Eating Breakfast Every Day Can Lower Your Risk for Type 2 Diabetes

It’s commonly said that breakfast is the most important meal of the day, and new research shows why it’s so important to eat healthy in the morning.
German researchers conducted a review of existing studies and concluded that skipping breakfast — even occasionally — is associated with a higher risk of developing type 2 diabetes.
The review looked at data from more than 96,000 people, spanning 6 separate studies.
The researchers found that skipping breakfast once a week is associated with a 6 percent higher risk of developing type 2 diabetes. The numbers rose from there, with skipping breakfast 4 or 5 times per week leading to an increased risk of 55 percent.
The research was published in The Journal of Nutrition.A nutritionist interviewed by Healthline says the data isn’t particularly surprising, and offered some tips for people who find it difficult to start their day with a hearty meal.
The Centers for Disease Control and Prevention says that 90 to 95 percent of the 30 million people in the United States living with diabetes have type 2 diabetes.
While type 1 diabetes is less common and generally diagnosed early in life, type 2 diabetes typically develops in people over the age of 45. Risk factors include being overweight and physically inactive, along with genetics.Doctors typically recommend lifestyle changes to avoid developing type 2 diabetes. And there are strategies for managing the disease for people who’ve already been diagnosed.
How breakfast helps
Given the link between type 2 diabetes, blood sugar, and insulin, it isn’t surprising to dietitians that skipping breakfast could also lead to an increased risk.
“Some small studies suggest that skipping the morning meal can actually lead to more insulin resistance,” said Jenna Freeman Scudder, RD, a dietitian at The Ohio State University Wexner Medical Center who focuses on helping people with diabetes. “Insulin resistance is a condition that requires more insulin to bring blood sugar into the normal range. And when it’s chronic, there’s a major risk factor for type 2 diabetes.”
Freeman Scudder said that omitting breakfast in the morning has also been associated with an increase in blood sugar following both lunch and dinner. This can put undue stress on the body as well as leading to poor dietary choices.

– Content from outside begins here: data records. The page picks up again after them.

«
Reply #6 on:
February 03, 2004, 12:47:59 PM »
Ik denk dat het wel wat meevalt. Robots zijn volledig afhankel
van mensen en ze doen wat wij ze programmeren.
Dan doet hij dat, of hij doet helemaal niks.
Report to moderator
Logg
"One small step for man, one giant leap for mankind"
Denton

“Not breaking that fast after a night’s sleep can strain your body and its metabolism, and it can also lead to overeating,” she said. “It also makes unhealthy, high-calorie options more appealing.”
Who has the time?
A 2015 poll found that 53 percent of Americans skip breakfast at least once a week and 12 percent don’t eat breakfast at all.
While many poll participants reported not feeling hungry in the morning, another primary reason for skipping the meal is not having enough time.
That same study found that when many people do eat breakfast, they opt to do so on the go by grabbing a quick meal at a fast food restaurant or a coffee shop.
Freeman Scudder said it isn’t a good idea to start your day off with an unhealthy meal.
“Encouraging people to eat breakfast should include discussing what the popular American breakfast foods tend to be. Things like donuts, pastries, pancakes, and sweetened cereals are full of saturated fat and contain very little protein and fiber,” she said. “These aren’t the foods you want to eat in the morning.”
If convenience food is often unhealthy and a proper breakfast takes too long, what makes a quick and nutritious breakfast?
Freeman Scudder says oatmeal is a healthy choice because it contains a type of fiber that can help you feel full. It can also help reduce cholesterol.
This comes with a caveat, though.
“Avoid the flavored kinds of oatmeal that have extra sugar,” she said. “Plain oatmeal also comes in individual packets, so it’s just as simple to make.”
If plain oatmeal is too bland, Freeman Scudder recommends mixing in a little honey, fresh fruit, or nuts.